Some patients with moderate and severe dysfunction may have been ruled out from the project with the assumption that they were unlikely to return to work. There is a need for future studies with diverse populations and outcome measures as well evaluating CoMet against neuropsychological assessment in a counterbalanced design. Also, feasibility of administration by medical professionals in different disciplines should be reported in future studies.

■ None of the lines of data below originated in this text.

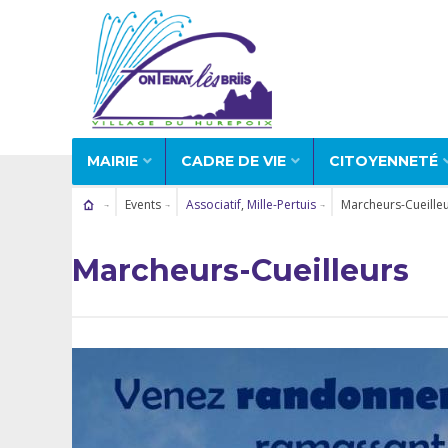
MAIRIE
CADRE DE VIE
CITOYENNETÉ
Events
Associatif
,
Mille-Pertuis
Marcheurs-Cueille
Marcheurs-Cueilleurs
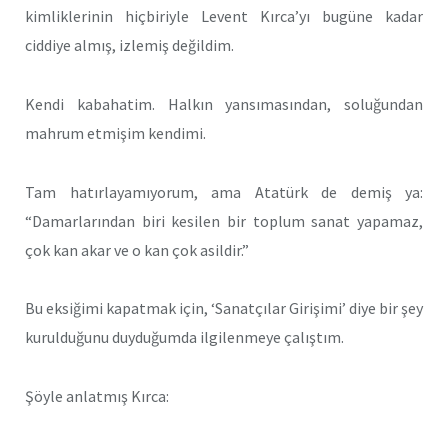
kimliklerinin hiçbiriyle Levent Kırca’yı bugüne kadar
ciddiye almış, izlemiş değildim.
Kendi kabahatim. Halkın yansımasından, soluğundan
mahrum etmişim kendimi.
Tam hatırlayamıyorum, ama Atatürk de demiş ya:
“Damarlarından biri kesilen bir toplum sanat yapamaz,
çok kan akar ve o kan çok asildir.”
Bu eksiğimi kapatmak için, ‘Sanatçılar Girişimi’ diye bir şey
kurulduğunu duyduğumda ilgilenmeye çalıştım.
Şöyle anlatmış Kırca:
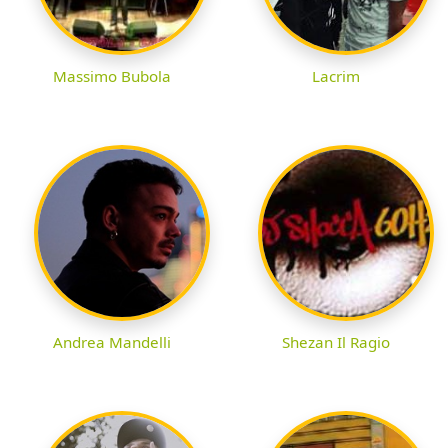
Massimo Bubola
Lacrim
Andrea Mandelli
Shezan Il Ragio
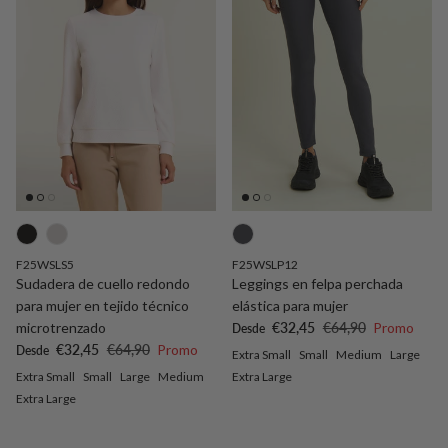
F25WSLS5
F25WSLP12
Sudadera de cuello redondo
Leggings en felpa perchada
para mujer en tejido técnico
elástica para mujer
Precio de venta
Precio normal
microtrenzado
€32,45
€64,90
Promo
Desde
Precio de venta
Precio normal
€32,45
€64,90
Promo
Desde
Extra Small
Small
Medium
Large
Extra Small
Small
Large
Medium
Extra Large
Extra Large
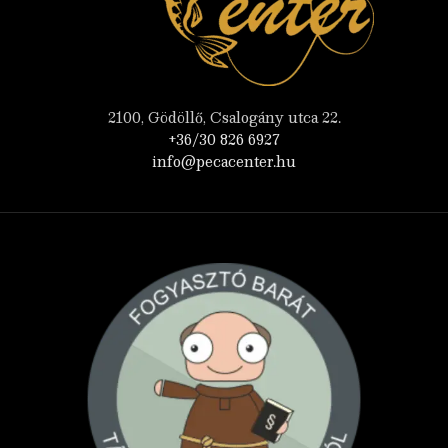
2100, Gödöllő, Csalogány utca 22.
+36/30 826 6927
info@pecacenter.hu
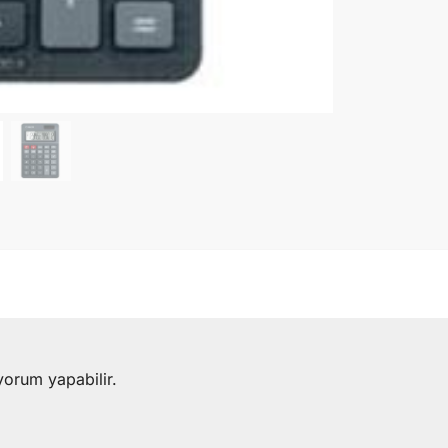
yorum yapabilir.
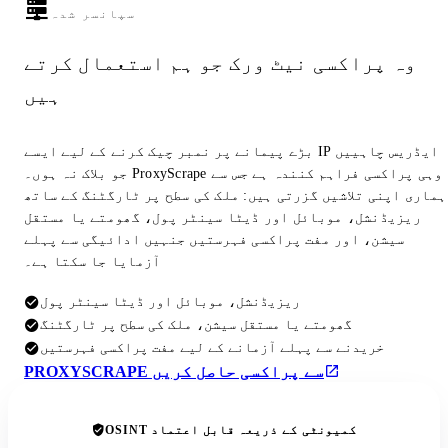
سپانسر شدہ
وہ پراکسی نیٹ ورک جو ہم استعمال کرتے
ہیں
بڑے پیمانے پر نمبر چیک کرنے کے لیے ایسے IP ایڈریس چاہییں
جو بلاک نہ ہوں۔ ProxyScrape وہی پراکسی فراہم کنندہ ہے جس سے
ہماری اپنی تلاشیں گزرتی ہیں: ملک کی سطح پر ٹارگٹنگ کے ساتھ
ریزیڈنشل، موبائل اور ڈیٹا سینٹر پول، گھومتے یا مستقل
سیشن، اور مفت پراکسی فہرستیں جنہیں ادائیگی سے پہلے
آزمایا جا سکتا ہے۔
ریزیڈنشل، موبائل اور ڈیٹا سینٹر پول
گھومتے یا مستقل سیشن، ملک کی سطح پر ٹارگٹنگ
خریدنے سے پہلے آزمانے کے لیے مفت پراکسی فہرستیں
PROXYSCRAPE سے پراکسی حاصل کریں
OSINT کمیونٹی کے ذریعہ قابل اعتماد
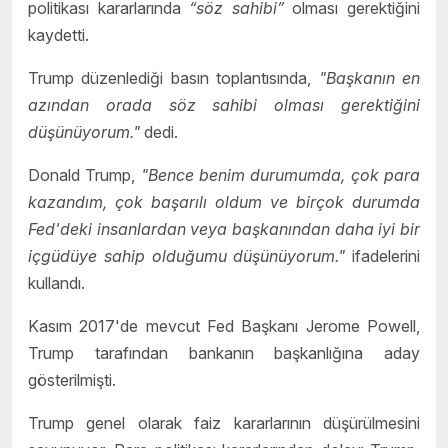
politikası kararlarında
“söz sahibi”
olması gerektiğini
kaydetti.
Trump düzenlediği basın toplantısında,
"Başkanın en
azından orada söz sahibi olması gerektiğini
düşünüyorum."
dedi.
Donald Trump,
"Bence benim durumumda, çok para
kazandım, çok başarılı oldum ve birçok durumda
Fed'deki insanlardan veya başkanından daha iyi bir
içgüdüye sahip olduğumu düşünüyorum."
ifadelerini
kullandı.
Kasım 2017'de mevcut Fed Başkanı Jerome Powell,
Trump tarafından bankanın başkanlığına aday
gösterilmişti.
Trump genel olarak faiz kararlarının düşürülmesini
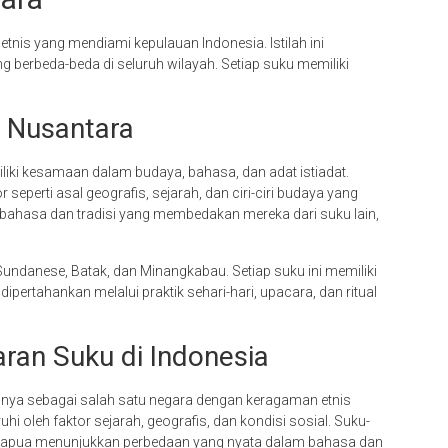
is yang mendiami kepulauan Indonesia. Istilah ini
 berbeda-beda di seluruh wilayah. Setiap suku memiliki
u Nusantara
iki kesamaan dalam budaya, bahasa, dan adat istiadat.
or seperti asal geografis, sejarah, dan ciri-ciri budaya yang
hasa dan tradisi yang membedakan mereka dari suku lain,
undanese, Batak, dan Minangkabau. Setiap suku ini memiliki
ipertahankan melalui praktik sehari-hari, upacara, dan ritual
an Suku di Indonesia
annya sebagai salah satu negara dengan keragaman etnis
uhi oleh faktor sejarah, geografis, dan kondisi sosial. Suku-
n Papua menunjukkan perbedaan yang nyata dalam bahasa dan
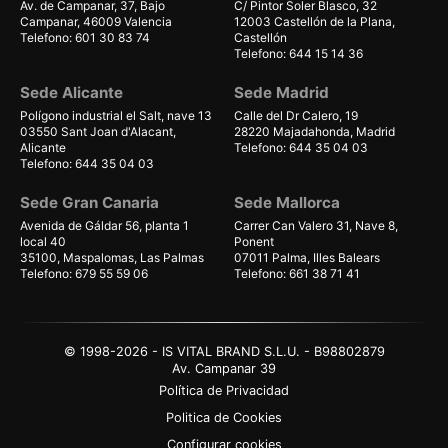
Av. de Campanar, 37, Bajo
C/ Pintor Soler Blasco, 32
Campanar, 46009 Valencia
12003 Castellón de la Plana,
Telefono: 601 30 83 74
Castellón
Telefono: 644 15 14 36
Sede Alicante
Sede Madrid
Polígono industrial el Salt, nave 13
Calle del Dr Calero, 19
03550 Sant Joan d'Alacant,
28220 Majadahonda, Madrid
Alicante
Telefono: 644 35 04 03
Telefono: 644 35 04 03
Sede Gran Canaria
Sede Mallorca
Avenida de Gáldar 56, planta 1
Carrer Can Valero 31, Nave 8,
local 40
Ponent
35100, Maspalomas, Las Palmas
07011 Palma, Illes Balears
Telefono: 679 55 59 06
Telefono: 661 38 71 41
© 1998-2026 - IS VITAL BRAND S.L.U. - B98802879
Av. Campanar 39
Política de Privacidad
Politica de Cookies
Configurar cookies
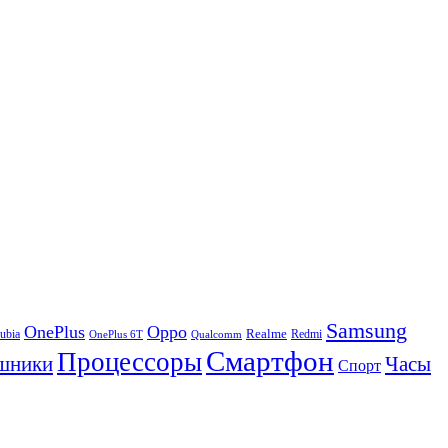
Samsung
OnePlus
Oppo
ubia
Realme
Redmi
Qualcomm
OnePlus 6T
Смартфон
Процессоры
шники
Часы
Спорт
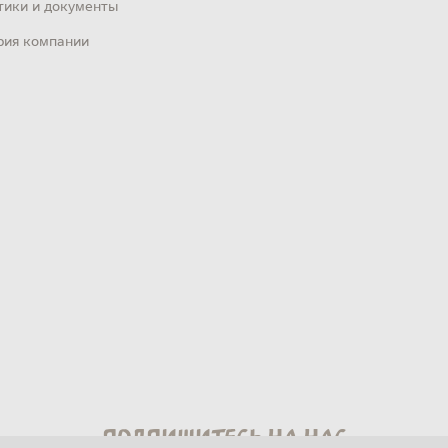
тики и документы
рия компании
Подпишитесь на нас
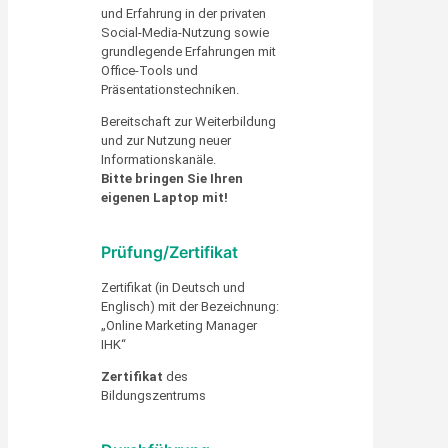
und Erfahrung in der privaten
Social-Media-Nutzung sowie
grundlegende Erfahrungen mit
Office-Tools und
Präsentationstechniken.
Bereitschaft zur Weiterbildung
und zur Nutzung neuer
Informationskanäle.
Bitte bringen Sie Ihren
eigenen Laptop mit!
Prüfung/Zertifikat
Zertifikat (in Deutsch und
Englisch) mit der Bezeichnung:
„Online Marketing Manager
IHK“
Zertifikat
des
Bildungszentrums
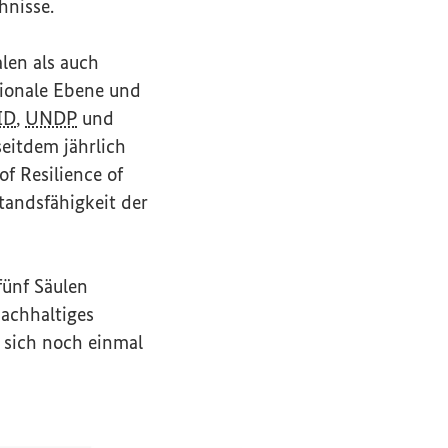
hnisse.
alen als auch
tionale Ebene und
ID
,
UNDP
und
eitdem jährlich
of Resilience of
tandsfähigkeit der
fünf Säulen
Nachhaltiges
 sich noch einmal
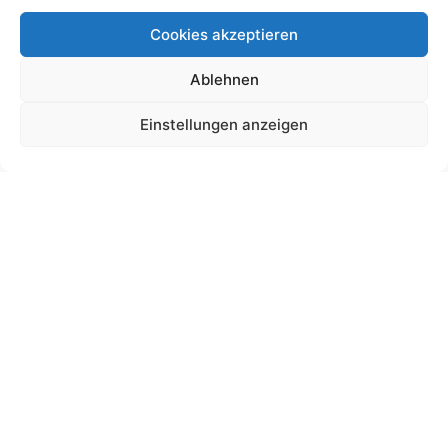
Cookies akzeptieren
Schultütendesign „Amelie“
Ablehnen
Meerjungfrau
Einstellungen anzeigen
19,00
€
bis
225,00
€
Gemäß § 19 UStG wird keine Umsatzsteuer berechnet.
Lieferzeit:
11 Wochen
Ansehen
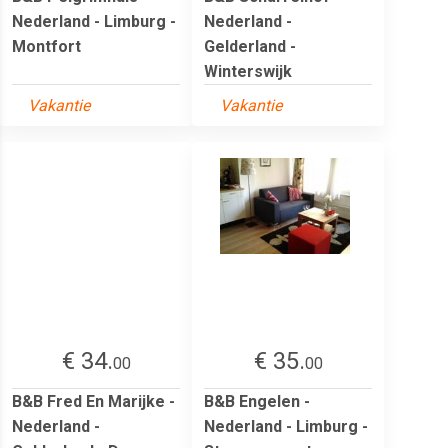
Nederland - Limburg -
Nederland -
Montfort
Gelderland -
Winterswijk
Vakantie
Vakantie
€ 34.
€ 35.
00
00
B&B Fred En Marijke -
B&B Engelen -
Nederland -
Nederland - Limburg -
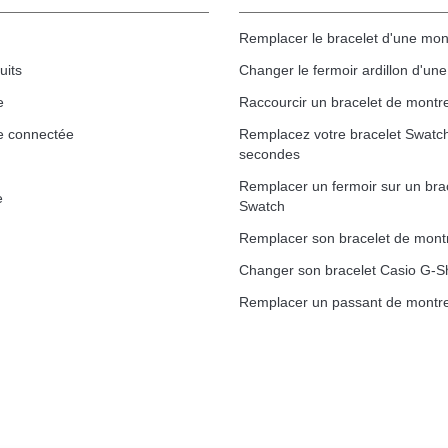
Remplacer le bracelet d'une mon
uits
Changer le fermoir ardillon d'un
e
Raccourcir un bracelet de montr
e connectée
Remplacez votre bracelet Swatc
secondes
Remplacer un fermoir sur un bra
e
Swatch
Remplacer son bracelet de mont
Changer son bracelet Casio G-S
Remplacer un passant de montre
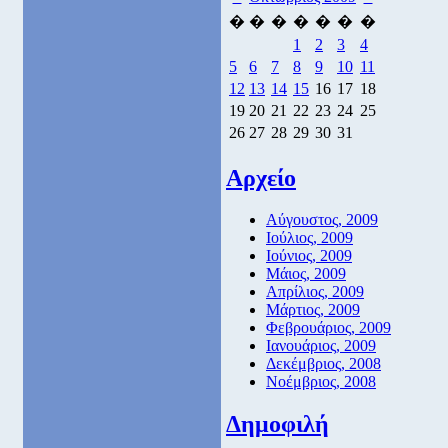
�
�
�
�
�
�
�
1
2
3
4
5
6
7
8
9
10
11
12
13
14
15
16
17
18
19
20
21
22
23
24
25
26
27
28
29
30
31
Αρχείο
Αύγουστος, 2009
Ιούλιος, 2009
Ιούνιος, 2009
Μάιος, 2009
Απρίλιος, 2009
Μάρτιος, 2009
Φεβρουάριος, 2009
Ιανουάριος, 2009
Δεκέμβριος, 2008
Νοέμβριος, 2008
Δημοφιλή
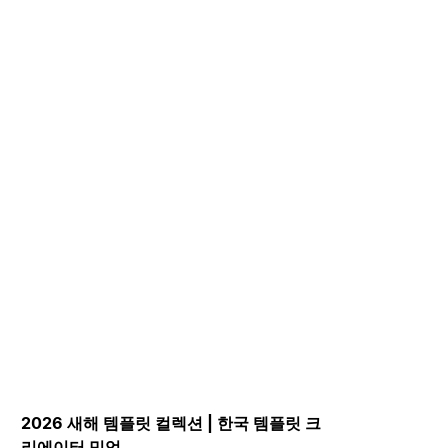
2026 새해 템플릿 컬렉션 | 한국 템플릿 크
리에이터 밋업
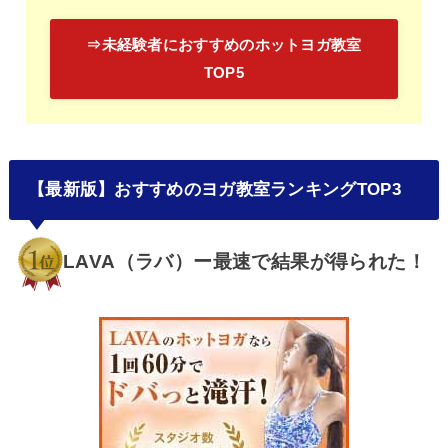
⇒未経験者におすすめのホットヨガ教室
TOP5
【最新版】おすすめのヨガ教室ランキングTOP3
LAVA（ラバ）ー最速で結果が得られた！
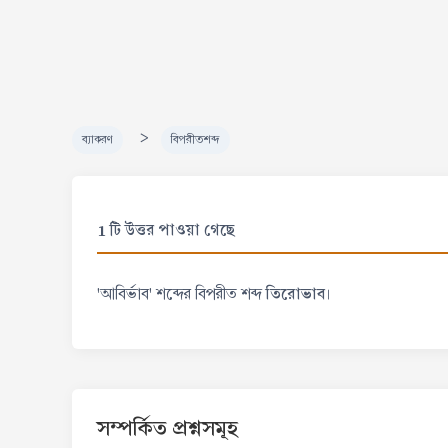
>
ব্যাকরণ
বিপরীতশব্দ
1 টি উত্তর পাওয়া গেছে
তিরোভাব
'আবির্ভাব' শব্দের বিপরীত শব্দ
।
সম্পর্কিত প্রশ্নসমূহ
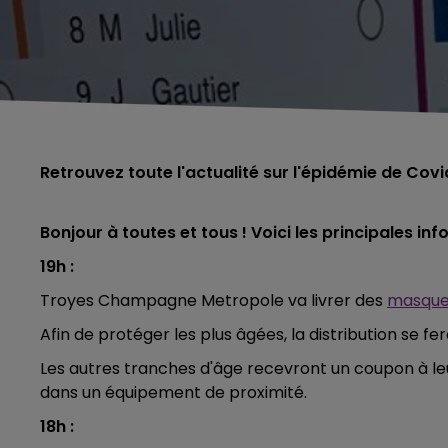
Retrouvez toute l'actualité sur l'épidémie de Covi
Bonjour à toutes et tous ! Voici les principales info 
19h :
Troyes Champagne Metropole va livrer des
masque
Afin de protéger les plus âgées, la distribution se f
Les autres tranches d'âge recevront un coupon à le
dans un équipement de proximité.
18h :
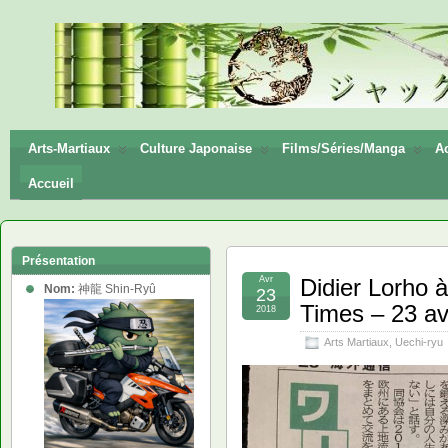
神龍
Shin-
Ryū
Arts-Martiaux
Culture Japonaise
Films/Séries/Manga
Ac
Accueil
Présentation
Avr
Didier Lorho 
Nom:
神龍 Shin-Ryû
23
Times – 23 av
2018
Arts Martiaux
,
Uechi-ryu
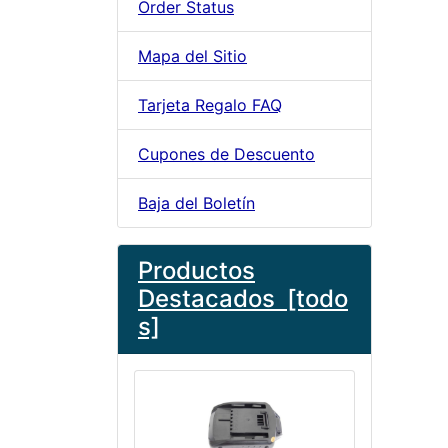
Order Status
Mapa del Sitio
Tarjeta Regalo FAQ
Cupones de Descuento
Baja del Boletín
Productos
Destacados [todo
s]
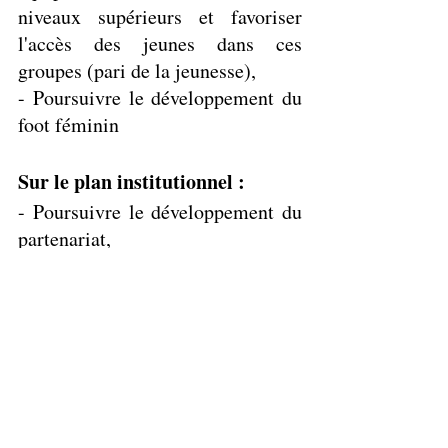
niveaux supérieurs et favoriser 
l'accès des jeunes dans ces 
groupes (pari de la jeunesse), 
- Poursuivre le développement du 
foot féminin
Sur le plan institutionnel :
- Poursuivre le développement du 
partenariat,
- Véhiculer une image positive à 
travers les manifestations sportives 
et extra sportives,
- Entretenir le lien privilégié avec 
les médias.
- S'appuyer sur l'histoire du club 
(anciens de l'USSP, groupe de 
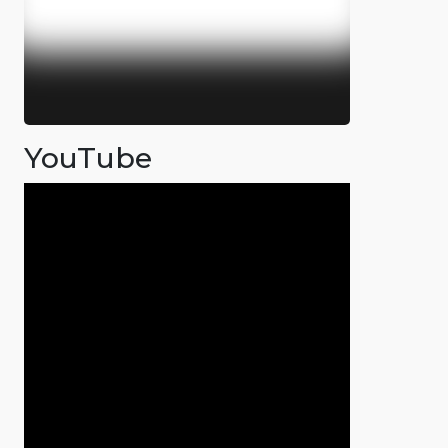
YouTube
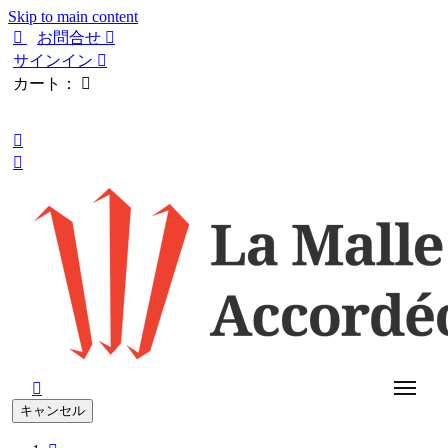
Skip to main content

お問合せ

サインイン

カート：

日本語



キャンセル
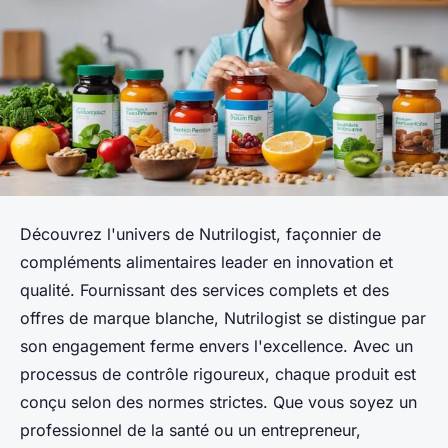
Découvrez l'univers de Nutrilogist, façonnier de
compléments alimentaires leader en innovation et
qualité. Fournissant des services complets et des
offres de marque blanche, Nutrilogist se distingue par
son engagement ferme envers l'excellence. Avec un
processus de contrôle rigoureux, chaque produit est
conçu selon des normes strictes. Que vous soyez un
professionnel de la santé ou un entrepreneur,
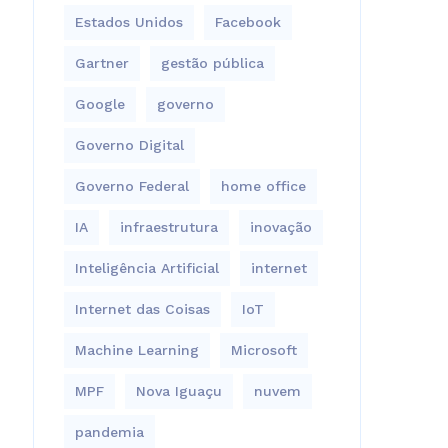
Estados Unidos
Facebook
Gartner
gestão pública
Google
governo
Governo Digital
Governo Federal
home office
IA
infraestrutura
inovação
Inteligência Artificial
internet
Internet das Coisas
IoT
Machine Learning
Microsoft
MPF
Nova Iguaçu
nuvem
pandemia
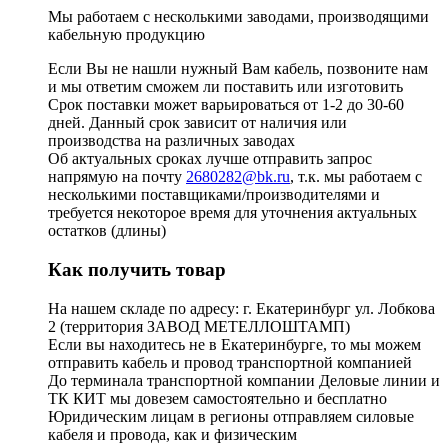
Мы работаем с несколькими заводами, производящими
кабельную продукцию
Если Вы не нашли нужный Вам кабель, позвоните нам
и мы ответим сможем ли поставить или изготовить
Срок поставки может варьироваться от 1-2 до 30-60
дней. Данный срок зависит от наличия или
производства на различных заводах
Об актуальных сроках лучше отправить запрос
напрямую на почту
2680282@bk.ru
, т.к. мы работаем с
несколькими поставщиками/производителями и
требуется некоторое время для уточнения актуальных
остатков (длины)
Как получить товар
На нашем складе по адресу: г. Екатеринбург ул. Лобкова
2 (территория ЗАВОД МЕТЕЛЛОШТАМП)
Если вы находитесь не в Екатеринбурге, то мы можем
отправить кабель и провод транспортной компанией
До терминала транспортной компании Деловые линии и
ТК КИТ мы довезем самостоятельно и бесплатно
Юридическим лицам в регионы отправляем силовые
кабеля и провода, как и физическим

It can be concluded that our findings suggest promising results concerning CoMet functionality as a consistent, effortless, and cost-effective way to evaluate poststroke cognitive dysfunction in working-aged patients. Functional cut point score () enables an easy interpretation of the method. In clinical practice, positive screening results should lead to more detailed neuropsychological assessment wherein plans for rehabilitation and future vocational decisions can be made. However, future studies and further development of the method is needed.

Data Availability

The data used to support the findings of this study may be released upon application to the Kruunupuisto Rehabilitation center. Contact information: Rehabilitation director Tiina Riikonen Tel: +35850 432 9282. [email protected].

Conflicts of Interest

The authors declare that they have no conflicts of interest.